Chicago Syndicate is a 1955 American film noir crime film directed by Fred F. Sears and starring Dennis O'Keefe and Abbe Lane.

Plot
Accountant and war hero Barry Amsterdam is asked by Chicago newspaper editor David Healey and civic leaders to go undercover and infiltrate the crime syndicate of Arnold Valent, who runs a corrupt insurance business. Valent is believed responsible for murdering bookkeeper Nelson Kern, who had gone to the newspaper with proof of the criminal activity.

Barry hears how Kern's wife then committed suicide and daughter Joyce was committed to an institution. That and a $60,000 reward convince him to accept the dangerous job. He goes to a nightclub Valent owns, the Maracas, meeting a woman named Sue Morton who helps him gain access. There he meets Valent's girlfriend, singer Connie Peters. He then tells Valent he was a witness to Kern's murder and will go to police unless Valent makes him a better offer.

Valent hires but doesn't trust him, at least until Barry, secretly working with the police, arranges a jewel theft and insurance scam. Turning again to Sue Morton for help, she pulls a gun on Barry and orders him to leave. But she learns from police who he really is, Sue works with Barry, revealing she is actually the murdered man's daughter, Joyce Kern.

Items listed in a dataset
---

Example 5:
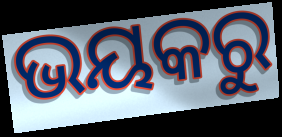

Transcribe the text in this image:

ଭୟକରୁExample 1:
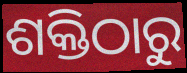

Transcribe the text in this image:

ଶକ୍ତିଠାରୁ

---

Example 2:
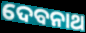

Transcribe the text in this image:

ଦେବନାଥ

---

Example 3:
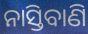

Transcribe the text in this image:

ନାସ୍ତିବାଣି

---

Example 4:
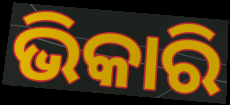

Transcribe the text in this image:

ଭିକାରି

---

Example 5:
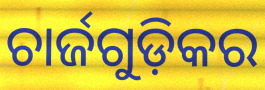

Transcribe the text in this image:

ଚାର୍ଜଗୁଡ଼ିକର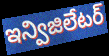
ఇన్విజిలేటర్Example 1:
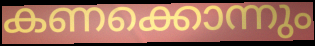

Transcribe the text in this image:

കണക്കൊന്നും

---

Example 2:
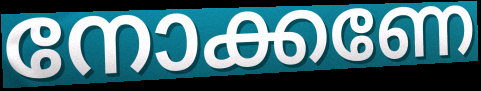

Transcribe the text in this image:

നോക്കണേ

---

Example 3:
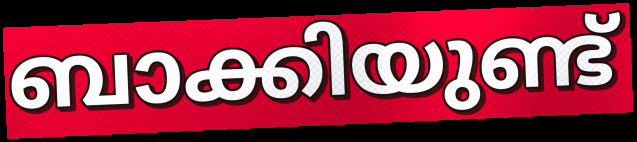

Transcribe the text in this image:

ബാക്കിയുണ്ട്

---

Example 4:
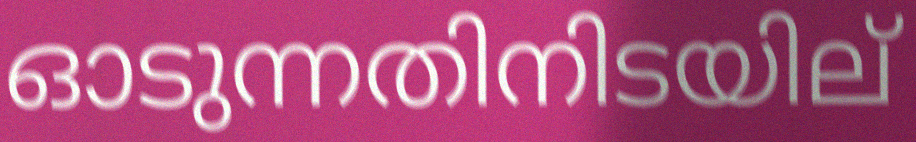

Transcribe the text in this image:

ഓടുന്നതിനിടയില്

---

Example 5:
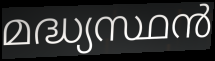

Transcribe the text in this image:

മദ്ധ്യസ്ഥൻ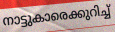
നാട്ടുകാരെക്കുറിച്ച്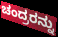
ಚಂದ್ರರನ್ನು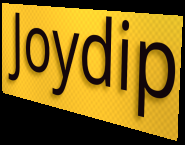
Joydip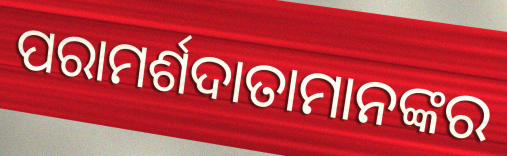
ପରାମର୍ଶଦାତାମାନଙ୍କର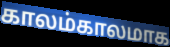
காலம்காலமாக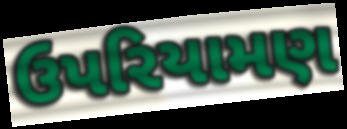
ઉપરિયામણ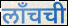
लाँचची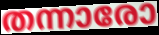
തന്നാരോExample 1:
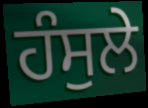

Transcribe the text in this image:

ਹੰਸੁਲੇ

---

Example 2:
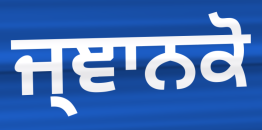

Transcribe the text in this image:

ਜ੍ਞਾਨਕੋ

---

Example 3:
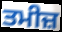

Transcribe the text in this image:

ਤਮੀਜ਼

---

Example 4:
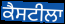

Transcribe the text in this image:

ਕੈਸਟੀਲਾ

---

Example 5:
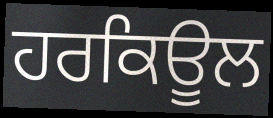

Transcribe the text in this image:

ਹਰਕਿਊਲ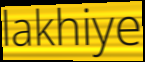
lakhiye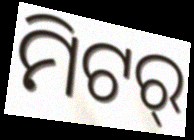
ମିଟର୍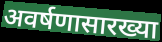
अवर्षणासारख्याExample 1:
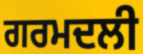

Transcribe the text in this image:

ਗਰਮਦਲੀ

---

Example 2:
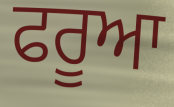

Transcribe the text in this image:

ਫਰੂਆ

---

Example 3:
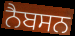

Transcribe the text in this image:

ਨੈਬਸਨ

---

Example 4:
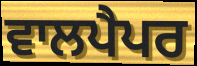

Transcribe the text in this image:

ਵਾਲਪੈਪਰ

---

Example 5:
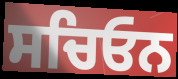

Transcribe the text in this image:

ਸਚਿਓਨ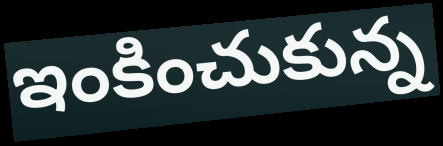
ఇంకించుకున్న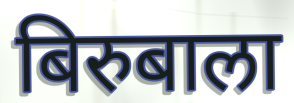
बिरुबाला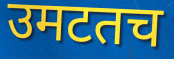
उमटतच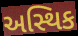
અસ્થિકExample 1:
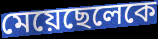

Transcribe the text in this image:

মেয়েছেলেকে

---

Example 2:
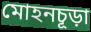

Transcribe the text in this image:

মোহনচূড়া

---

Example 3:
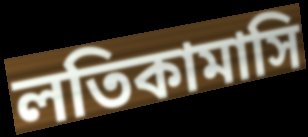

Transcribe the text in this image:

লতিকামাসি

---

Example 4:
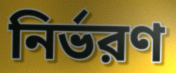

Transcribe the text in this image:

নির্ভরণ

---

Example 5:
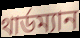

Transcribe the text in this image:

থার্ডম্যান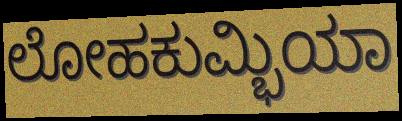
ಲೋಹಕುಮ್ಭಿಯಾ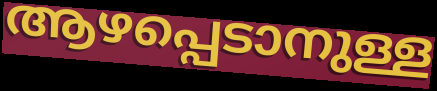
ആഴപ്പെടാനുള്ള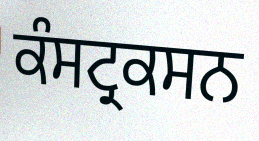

• Directives:
(a) In the film summary, list the director and each performer named as starring in the opening sentence.
(b) From the film summary, extract the stretch from "Valent hires but" through "daughter, Joyce Kern.".

• The replies:
(a) Fred F. Sears (director), Dennis O'Keefe, Abbe Lane

(b)
Valent hires but doesn't trust him, at least until Barry, secretly working with the police, arranges a jewel theft and insurance scam. Turning again to Sue Morton for help, she pulls a gun on Barry and orders him to leave. But she learns from police who he really is, Sue works with Barry, revealing she is actually the murdered man's daughter, Joyce Kern.